# [TASK OBJECTIVE]
For each line of the listing that contains "parameter", make a copy and return it.

# [EXTRACTED INFORMATION]
>>>
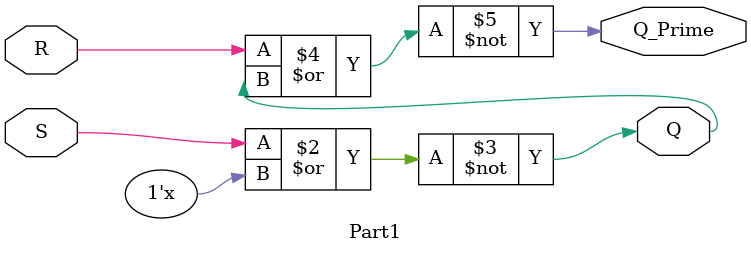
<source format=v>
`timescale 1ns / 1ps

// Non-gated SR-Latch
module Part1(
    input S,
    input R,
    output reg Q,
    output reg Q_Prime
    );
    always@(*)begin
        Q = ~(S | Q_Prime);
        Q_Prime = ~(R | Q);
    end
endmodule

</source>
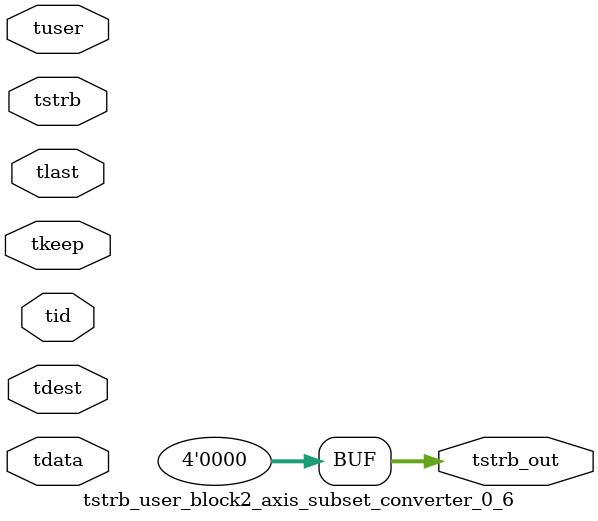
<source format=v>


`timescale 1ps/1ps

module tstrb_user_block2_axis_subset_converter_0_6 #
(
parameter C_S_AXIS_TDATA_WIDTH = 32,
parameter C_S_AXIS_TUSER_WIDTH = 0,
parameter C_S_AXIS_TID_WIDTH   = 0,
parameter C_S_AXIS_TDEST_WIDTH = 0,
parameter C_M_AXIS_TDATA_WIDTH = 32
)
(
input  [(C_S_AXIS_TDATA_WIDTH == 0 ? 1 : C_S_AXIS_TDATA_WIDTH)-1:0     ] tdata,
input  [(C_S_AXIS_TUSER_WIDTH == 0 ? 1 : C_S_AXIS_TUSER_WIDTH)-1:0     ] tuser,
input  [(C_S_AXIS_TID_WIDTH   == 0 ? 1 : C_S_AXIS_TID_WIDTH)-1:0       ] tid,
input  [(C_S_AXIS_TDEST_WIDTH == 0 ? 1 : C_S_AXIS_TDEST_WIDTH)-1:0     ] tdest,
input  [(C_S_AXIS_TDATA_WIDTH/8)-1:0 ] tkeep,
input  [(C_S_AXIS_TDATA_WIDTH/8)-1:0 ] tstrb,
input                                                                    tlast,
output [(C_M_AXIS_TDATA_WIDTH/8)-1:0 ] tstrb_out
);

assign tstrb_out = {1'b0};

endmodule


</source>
<<<
# [FINISHED TASK]
parameter C_S_AXIS_TDATA_WIDTH = 32,
parameter C_S_AXIS_TUSER_WIDTH = 0,
parameter C_S_AXIS_TID_WIDTH   = 0,
parameter C_S_AXIS_TDEST_WIDTH = 0,
parameter C_M_AXIS_TDATA_WIDTH = 32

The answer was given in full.